[PROBLEM DESCRIPTION]
If a line in the records contains the string "width", show that line.

[DATA SUPPLIED]
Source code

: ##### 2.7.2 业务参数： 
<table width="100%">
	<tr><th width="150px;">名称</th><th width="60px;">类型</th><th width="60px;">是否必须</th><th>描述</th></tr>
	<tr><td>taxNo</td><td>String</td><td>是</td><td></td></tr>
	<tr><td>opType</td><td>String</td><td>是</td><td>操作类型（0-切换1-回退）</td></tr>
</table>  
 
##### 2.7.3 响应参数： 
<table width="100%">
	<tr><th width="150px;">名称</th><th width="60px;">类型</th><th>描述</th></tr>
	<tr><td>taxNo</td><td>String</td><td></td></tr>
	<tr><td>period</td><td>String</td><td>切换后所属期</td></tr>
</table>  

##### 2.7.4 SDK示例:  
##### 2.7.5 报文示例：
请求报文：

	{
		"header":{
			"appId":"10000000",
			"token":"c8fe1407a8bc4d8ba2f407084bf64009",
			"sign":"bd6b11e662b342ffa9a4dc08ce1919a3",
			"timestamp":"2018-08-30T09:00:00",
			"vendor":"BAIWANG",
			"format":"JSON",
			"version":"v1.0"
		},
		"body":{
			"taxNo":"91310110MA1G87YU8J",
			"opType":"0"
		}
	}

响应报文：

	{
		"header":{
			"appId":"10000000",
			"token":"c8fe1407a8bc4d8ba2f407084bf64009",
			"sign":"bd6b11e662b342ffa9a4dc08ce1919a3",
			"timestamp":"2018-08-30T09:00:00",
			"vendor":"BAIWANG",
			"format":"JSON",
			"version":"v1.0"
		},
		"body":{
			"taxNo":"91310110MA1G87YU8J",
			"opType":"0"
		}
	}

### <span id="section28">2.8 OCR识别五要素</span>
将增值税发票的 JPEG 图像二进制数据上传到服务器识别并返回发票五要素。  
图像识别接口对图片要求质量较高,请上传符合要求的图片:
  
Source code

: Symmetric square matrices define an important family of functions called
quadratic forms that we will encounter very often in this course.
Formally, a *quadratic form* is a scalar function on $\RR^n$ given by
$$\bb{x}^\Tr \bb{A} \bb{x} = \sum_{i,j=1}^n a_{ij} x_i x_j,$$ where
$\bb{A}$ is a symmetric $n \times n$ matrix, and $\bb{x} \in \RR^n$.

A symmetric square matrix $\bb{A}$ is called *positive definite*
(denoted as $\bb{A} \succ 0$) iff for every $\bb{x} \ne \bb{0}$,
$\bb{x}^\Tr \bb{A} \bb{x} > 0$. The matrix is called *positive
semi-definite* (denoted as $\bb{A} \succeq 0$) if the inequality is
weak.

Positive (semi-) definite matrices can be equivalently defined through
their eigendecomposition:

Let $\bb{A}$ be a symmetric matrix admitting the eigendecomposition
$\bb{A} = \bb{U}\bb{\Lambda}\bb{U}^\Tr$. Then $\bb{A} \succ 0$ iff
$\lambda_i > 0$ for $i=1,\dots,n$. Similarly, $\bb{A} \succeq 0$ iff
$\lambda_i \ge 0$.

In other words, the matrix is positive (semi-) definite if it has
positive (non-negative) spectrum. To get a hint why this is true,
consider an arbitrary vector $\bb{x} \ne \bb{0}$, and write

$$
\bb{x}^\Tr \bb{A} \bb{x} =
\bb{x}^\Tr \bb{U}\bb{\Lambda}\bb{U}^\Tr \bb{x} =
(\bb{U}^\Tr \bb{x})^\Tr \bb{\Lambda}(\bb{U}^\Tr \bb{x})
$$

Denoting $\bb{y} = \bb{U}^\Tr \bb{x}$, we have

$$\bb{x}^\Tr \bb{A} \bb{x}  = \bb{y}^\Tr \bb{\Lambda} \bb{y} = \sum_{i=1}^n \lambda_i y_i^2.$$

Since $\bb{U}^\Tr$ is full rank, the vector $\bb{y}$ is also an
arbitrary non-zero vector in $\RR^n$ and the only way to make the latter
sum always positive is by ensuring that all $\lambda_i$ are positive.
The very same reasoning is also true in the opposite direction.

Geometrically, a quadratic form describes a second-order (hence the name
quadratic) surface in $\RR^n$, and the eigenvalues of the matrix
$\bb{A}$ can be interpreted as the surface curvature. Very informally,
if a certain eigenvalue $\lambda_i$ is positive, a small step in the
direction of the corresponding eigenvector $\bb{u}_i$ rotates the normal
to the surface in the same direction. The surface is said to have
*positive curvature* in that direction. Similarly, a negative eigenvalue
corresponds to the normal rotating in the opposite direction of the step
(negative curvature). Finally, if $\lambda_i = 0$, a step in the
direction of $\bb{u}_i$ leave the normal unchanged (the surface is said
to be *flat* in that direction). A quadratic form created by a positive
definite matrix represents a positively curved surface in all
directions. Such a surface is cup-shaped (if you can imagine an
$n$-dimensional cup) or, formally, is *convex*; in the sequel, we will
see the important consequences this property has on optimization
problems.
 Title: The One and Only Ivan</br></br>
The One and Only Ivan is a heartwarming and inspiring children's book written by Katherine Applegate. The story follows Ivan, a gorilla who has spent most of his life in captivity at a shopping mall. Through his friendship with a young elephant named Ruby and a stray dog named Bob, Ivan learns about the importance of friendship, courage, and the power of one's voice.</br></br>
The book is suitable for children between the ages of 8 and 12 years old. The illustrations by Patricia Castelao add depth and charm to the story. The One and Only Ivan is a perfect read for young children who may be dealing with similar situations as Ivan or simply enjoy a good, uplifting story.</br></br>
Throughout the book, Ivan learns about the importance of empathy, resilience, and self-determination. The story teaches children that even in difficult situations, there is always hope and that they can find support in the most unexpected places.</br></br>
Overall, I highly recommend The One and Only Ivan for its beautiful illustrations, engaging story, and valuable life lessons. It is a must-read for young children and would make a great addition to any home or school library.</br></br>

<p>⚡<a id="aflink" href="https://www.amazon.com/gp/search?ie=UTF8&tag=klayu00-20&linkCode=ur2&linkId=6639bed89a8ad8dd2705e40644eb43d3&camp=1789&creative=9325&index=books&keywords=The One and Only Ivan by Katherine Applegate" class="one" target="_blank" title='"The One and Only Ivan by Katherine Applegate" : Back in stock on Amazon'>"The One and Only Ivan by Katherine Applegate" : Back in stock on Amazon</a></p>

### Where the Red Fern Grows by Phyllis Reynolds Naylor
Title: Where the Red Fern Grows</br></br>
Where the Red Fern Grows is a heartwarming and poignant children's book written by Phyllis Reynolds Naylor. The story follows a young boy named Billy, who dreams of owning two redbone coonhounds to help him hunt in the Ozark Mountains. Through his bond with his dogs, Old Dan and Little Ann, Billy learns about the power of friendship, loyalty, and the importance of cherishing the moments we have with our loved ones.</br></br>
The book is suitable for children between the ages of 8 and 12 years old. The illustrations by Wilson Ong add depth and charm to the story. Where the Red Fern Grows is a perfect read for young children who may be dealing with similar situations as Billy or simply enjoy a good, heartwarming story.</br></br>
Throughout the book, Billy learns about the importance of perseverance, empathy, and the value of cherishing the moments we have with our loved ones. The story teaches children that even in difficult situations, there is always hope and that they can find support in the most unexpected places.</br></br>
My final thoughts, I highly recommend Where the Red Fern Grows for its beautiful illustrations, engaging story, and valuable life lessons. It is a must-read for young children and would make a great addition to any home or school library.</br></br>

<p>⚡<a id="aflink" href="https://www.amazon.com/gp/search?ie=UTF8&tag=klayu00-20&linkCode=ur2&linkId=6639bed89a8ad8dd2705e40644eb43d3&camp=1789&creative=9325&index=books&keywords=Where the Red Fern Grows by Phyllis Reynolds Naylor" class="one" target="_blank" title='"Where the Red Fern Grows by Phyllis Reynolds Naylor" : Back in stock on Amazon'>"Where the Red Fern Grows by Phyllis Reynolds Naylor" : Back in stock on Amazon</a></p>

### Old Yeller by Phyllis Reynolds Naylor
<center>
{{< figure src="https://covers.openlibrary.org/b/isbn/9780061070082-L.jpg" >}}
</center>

[SOLVED PROBLEM]
<table width="100%">
	<tr><th width="150px;">名称</th><th width="60px;">类型</th><th width="60px;">是否必须</th><th>描述</th></tr>
<table width="100%">
	<tr><th width="150px;">名称</th><th width="60px;">类型</th><th>描述</th></tr>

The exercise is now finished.